*Source records:*
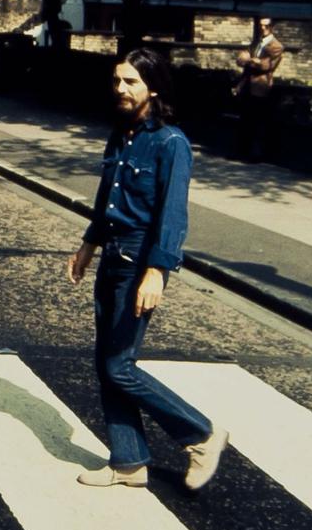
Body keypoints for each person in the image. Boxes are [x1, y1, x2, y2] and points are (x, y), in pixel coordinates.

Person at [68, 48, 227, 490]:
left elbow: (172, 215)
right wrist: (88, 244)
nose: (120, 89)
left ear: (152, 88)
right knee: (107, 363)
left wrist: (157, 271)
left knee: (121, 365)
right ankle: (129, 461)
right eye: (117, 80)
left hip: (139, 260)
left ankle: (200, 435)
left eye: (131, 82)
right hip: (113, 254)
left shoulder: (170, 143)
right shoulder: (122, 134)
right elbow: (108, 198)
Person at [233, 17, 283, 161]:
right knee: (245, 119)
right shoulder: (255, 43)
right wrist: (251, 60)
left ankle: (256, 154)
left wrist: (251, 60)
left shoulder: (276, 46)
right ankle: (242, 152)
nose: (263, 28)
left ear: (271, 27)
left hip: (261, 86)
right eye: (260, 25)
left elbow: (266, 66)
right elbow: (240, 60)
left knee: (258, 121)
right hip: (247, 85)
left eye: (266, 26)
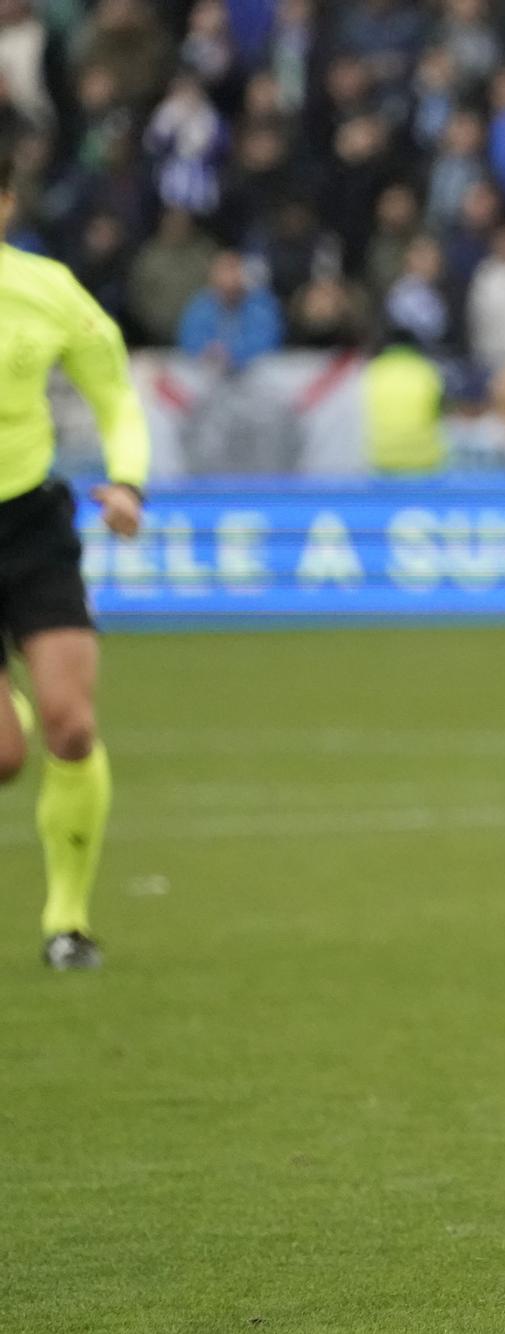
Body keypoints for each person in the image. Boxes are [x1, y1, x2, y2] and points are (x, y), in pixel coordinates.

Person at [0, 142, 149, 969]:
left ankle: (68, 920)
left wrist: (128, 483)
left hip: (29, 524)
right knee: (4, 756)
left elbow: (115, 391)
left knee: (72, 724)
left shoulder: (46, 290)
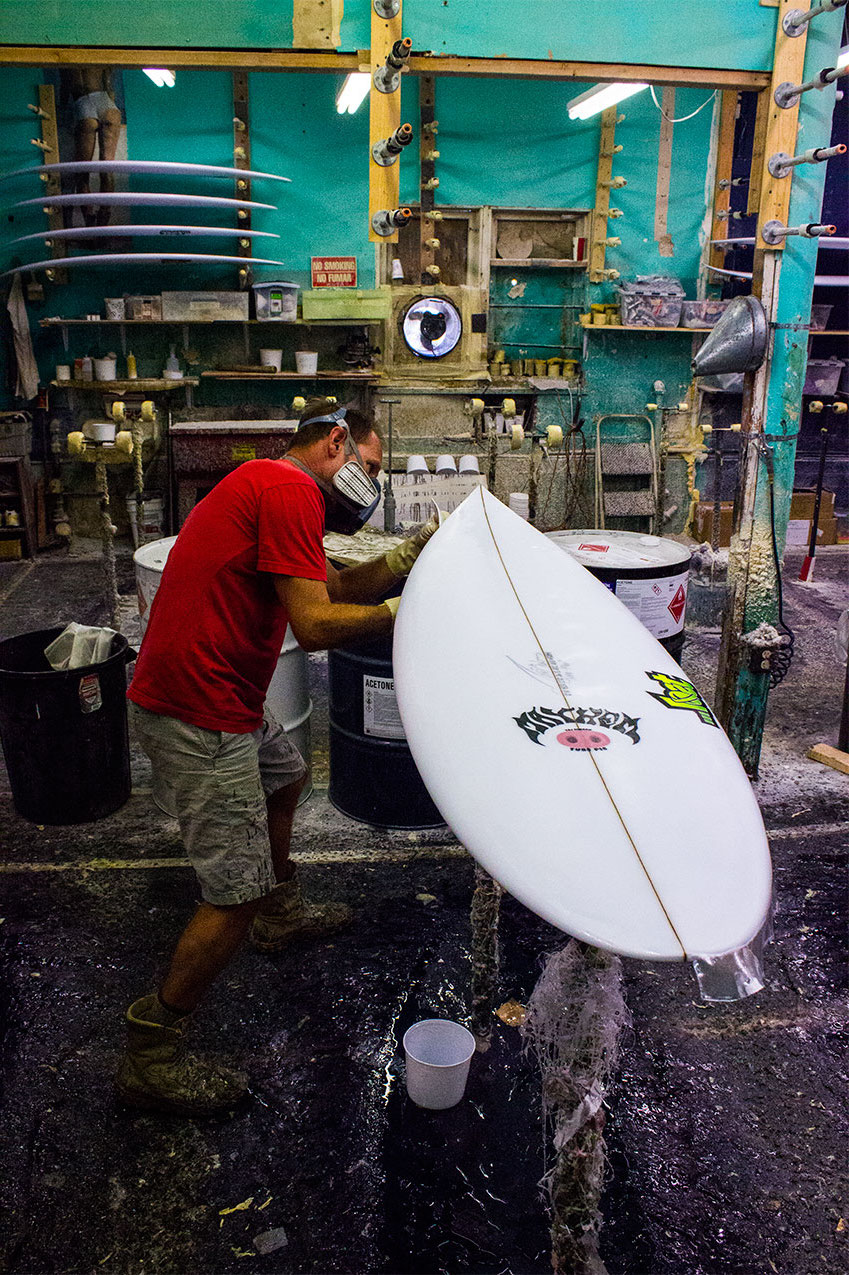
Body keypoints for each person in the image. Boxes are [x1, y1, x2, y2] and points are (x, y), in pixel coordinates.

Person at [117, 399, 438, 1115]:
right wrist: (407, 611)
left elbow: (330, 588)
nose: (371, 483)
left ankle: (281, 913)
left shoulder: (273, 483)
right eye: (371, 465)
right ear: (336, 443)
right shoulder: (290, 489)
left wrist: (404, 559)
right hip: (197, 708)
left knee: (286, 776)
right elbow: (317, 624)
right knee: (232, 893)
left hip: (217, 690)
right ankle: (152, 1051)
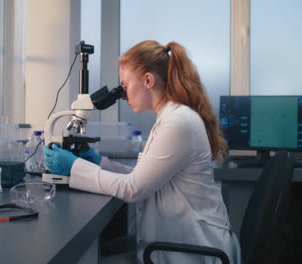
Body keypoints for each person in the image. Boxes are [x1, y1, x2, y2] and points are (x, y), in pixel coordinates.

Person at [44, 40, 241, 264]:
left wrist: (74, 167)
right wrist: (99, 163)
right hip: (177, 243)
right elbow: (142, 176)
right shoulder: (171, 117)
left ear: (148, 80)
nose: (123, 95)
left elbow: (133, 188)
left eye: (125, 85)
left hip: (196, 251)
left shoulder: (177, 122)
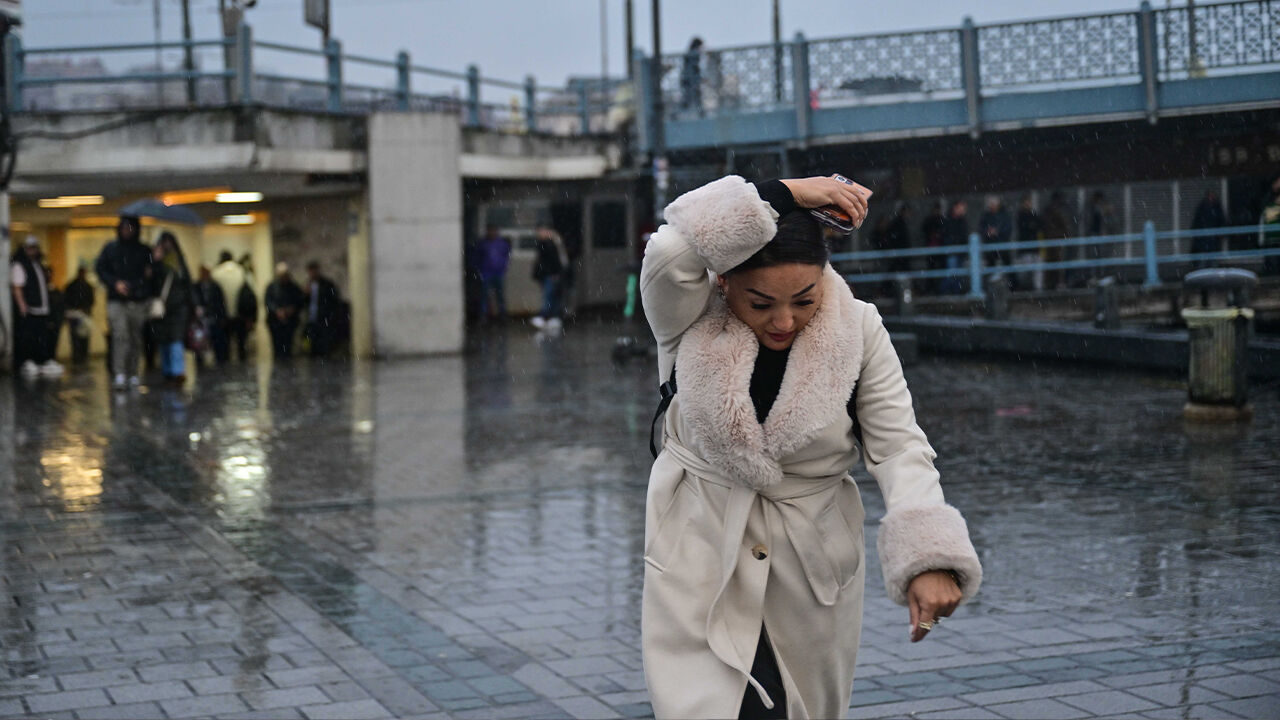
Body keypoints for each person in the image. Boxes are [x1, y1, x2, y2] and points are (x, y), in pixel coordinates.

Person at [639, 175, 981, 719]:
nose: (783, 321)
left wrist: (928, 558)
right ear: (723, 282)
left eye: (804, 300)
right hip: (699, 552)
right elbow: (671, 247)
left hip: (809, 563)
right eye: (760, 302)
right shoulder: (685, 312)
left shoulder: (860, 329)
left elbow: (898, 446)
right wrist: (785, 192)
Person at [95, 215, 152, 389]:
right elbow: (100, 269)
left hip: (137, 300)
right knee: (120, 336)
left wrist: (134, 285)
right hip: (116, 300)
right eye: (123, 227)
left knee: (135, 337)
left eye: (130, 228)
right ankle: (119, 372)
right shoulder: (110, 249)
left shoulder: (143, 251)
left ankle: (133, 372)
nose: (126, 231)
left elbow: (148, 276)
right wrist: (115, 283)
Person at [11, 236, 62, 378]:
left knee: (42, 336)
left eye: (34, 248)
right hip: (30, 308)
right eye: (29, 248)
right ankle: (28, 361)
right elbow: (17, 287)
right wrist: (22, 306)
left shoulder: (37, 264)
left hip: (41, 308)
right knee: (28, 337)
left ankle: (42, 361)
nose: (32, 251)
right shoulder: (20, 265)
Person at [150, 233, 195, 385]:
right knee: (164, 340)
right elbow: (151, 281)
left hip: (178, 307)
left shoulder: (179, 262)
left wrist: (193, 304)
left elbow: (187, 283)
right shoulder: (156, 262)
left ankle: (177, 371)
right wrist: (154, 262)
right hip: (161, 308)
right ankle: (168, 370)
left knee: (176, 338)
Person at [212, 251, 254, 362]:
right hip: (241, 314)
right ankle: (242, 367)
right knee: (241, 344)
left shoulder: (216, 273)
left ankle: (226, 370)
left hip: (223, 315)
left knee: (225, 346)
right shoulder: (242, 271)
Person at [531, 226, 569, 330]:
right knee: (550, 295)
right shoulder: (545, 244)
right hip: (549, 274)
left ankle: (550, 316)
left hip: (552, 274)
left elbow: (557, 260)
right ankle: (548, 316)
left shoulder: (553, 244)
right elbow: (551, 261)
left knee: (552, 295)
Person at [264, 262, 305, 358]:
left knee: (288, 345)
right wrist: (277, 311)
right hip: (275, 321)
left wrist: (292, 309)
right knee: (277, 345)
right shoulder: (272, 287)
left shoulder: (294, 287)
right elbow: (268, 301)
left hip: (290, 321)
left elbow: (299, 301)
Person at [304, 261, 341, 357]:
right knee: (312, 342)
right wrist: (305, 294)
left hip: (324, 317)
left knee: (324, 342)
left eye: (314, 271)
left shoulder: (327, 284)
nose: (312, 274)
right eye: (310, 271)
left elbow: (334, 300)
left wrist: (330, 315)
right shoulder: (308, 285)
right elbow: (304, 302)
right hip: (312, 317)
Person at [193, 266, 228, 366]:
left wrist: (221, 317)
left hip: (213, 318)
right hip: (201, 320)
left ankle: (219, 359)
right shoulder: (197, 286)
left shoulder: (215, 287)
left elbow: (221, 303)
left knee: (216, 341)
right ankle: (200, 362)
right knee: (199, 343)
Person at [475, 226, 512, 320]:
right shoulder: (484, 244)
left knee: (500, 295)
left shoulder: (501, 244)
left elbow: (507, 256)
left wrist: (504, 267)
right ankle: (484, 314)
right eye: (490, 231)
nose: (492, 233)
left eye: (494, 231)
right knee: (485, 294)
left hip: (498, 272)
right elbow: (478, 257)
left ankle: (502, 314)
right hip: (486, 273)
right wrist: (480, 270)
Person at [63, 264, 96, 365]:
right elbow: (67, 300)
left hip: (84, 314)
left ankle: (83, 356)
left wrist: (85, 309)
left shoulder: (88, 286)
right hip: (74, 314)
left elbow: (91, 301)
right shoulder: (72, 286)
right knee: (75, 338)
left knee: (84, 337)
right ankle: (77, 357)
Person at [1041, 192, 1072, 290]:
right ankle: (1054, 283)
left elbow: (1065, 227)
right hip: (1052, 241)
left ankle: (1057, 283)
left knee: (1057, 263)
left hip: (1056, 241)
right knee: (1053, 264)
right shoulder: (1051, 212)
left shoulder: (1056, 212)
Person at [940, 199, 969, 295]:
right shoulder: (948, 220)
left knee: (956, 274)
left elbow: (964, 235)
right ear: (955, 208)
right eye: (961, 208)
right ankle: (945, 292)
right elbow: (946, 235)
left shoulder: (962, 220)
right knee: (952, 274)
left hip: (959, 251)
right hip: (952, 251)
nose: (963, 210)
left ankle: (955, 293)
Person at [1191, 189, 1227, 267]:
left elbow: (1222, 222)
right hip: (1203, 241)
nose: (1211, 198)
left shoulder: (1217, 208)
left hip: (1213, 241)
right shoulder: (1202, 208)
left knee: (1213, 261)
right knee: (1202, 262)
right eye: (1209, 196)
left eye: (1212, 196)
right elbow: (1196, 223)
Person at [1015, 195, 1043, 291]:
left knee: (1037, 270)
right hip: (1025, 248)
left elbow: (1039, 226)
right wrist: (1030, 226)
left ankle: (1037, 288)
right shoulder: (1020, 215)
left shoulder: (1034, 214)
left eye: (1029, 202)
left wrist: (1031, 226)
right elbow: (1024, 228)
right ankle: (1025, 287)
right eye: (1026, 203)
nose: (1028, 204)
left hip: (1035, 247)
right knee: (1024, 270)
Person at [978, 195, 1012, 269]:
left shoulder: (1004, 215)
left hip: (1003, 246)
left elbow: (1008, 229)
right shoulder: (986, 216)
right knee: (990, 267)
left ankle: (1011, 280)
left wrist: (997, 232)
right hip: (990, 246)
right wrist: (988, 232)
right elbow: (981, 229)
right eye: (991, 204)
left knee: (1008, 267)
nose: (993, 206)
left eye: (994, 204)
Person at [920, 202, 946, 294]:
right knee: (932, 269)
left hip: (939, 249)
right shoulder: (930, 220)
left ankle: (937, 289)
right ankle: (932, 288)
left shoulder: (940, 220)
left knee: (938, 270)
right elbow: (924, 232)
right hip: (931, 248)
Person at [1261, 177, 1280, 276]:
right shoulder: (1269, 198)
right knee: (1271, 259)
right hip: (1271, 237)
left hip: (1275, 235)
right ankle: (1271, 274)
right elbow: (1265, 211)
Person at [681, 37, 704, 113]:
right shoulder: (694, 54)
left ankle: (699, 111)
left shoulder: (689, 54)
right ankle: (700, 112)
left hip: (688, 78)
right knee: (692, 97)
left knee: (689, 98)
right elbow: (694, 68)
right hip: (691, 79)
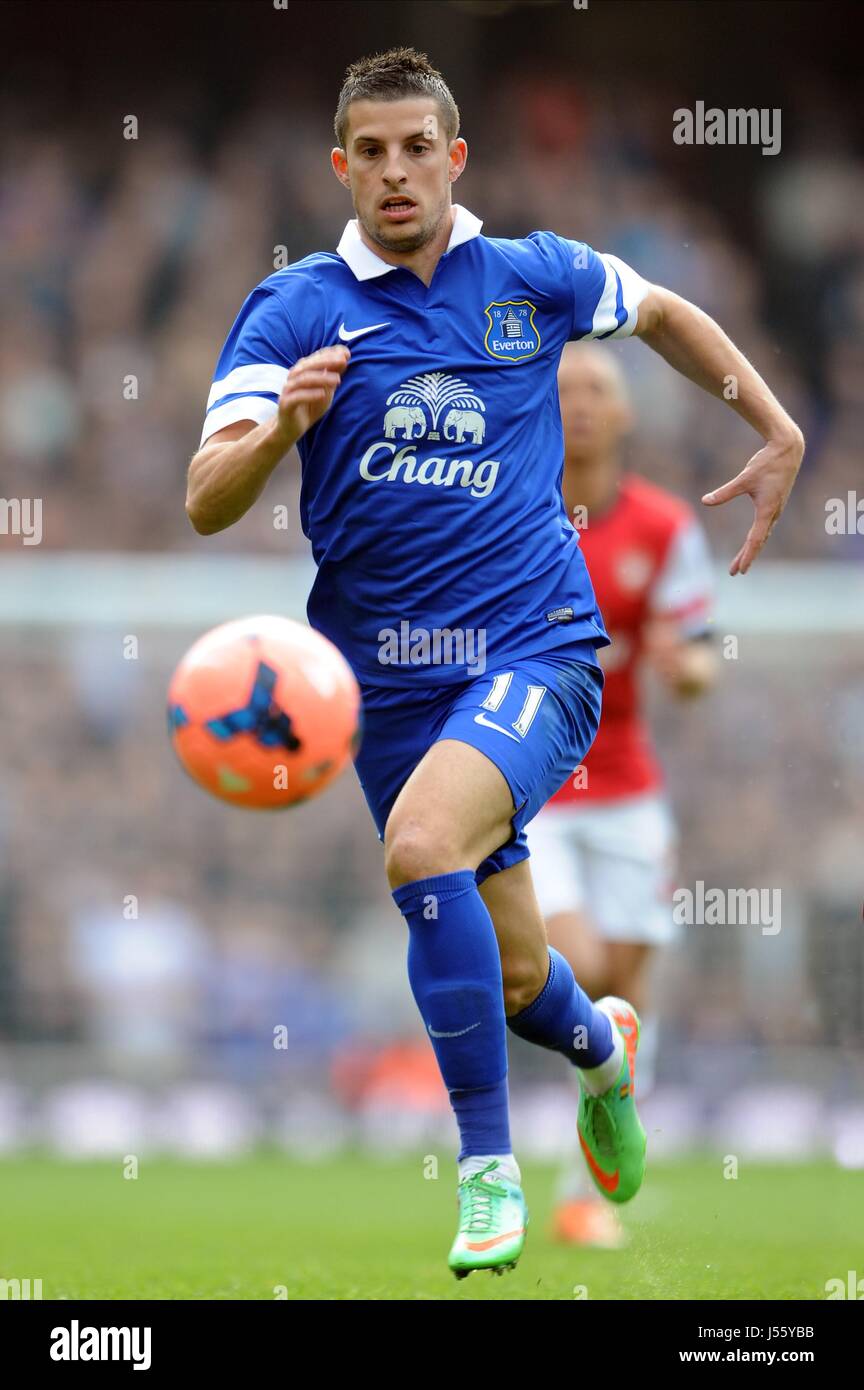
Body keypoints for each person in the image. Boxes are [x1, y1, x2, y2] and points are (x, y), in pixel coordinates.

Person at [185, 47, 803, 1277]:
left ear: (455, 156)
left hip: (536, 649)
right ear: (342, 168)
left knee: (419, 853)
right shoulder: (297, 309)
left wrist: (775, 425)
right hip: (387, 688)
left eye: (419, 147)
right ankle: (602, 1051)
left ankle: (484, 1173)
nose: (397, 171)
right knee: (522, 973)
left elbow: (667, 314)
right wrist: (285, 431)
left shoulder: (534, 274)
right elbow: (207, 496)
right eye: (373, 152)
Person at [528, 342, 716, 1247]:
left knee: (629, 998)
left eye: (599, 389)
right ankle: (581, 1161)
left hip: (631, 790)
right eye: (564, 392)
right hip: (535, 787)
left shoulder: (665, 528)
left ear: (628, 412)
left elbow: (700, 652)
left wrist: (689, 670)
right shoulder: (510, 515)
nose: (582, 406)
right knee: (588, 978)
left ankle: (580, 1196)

*The task:* Give back the material exactly as written, from its first line to the line that contains "left hip: (29, 524)", and leave out the pictures.

*Result:*
Body keypoints for each person in the image. Boxes are [x1, y1, x2, y2] and points are (x, y), in pixel coordinates.

Person at [68, 48, 227, 490]:
left elbow: (172, 215)
right wrist: (88, 244)
nose: (120, 89)
left ear: (152, 88)
right knee: (107, 363)
left wrist: (157, 271)
left knee: (121, 365)
right ankle: (129, 461)
right eye: (117, 80)
left hip: (139, 260)
left ankle: (200, 435)
left eye: (131, 82)
right hip: (113, 254)
left shoulder: (170, 143)
right shoulder: (122, 134)
right elbow: (108, 198)
Person at [233, 17, 283, 161]:
right knee: (245, 119)
right shoulder: (255, 43)
right wrist: (251, 60)
left ankle: (256, 154)
left wrist: (251, 60)
left shoulder: (276, 46)
right ankle: (242, 152)
nose: (263, 28)
left ear: (271, 27)
left hip: (261, 86)
right eye: (260, 25)
left elbow: (266, 66)
right elbow: (240, 60)
left knee: (258, 121)
right hip: (247, 85)
left eye: (266, 26)
Body keypoints for each person in the image. Boxes are [x1, y1, x2, y2] and points are (x, y), in pixel coordinates.

Person at [0, 142, 149, 969]:
left ankle: (68, 920)
left wrist: (128, 483)
left hip: (29, 524)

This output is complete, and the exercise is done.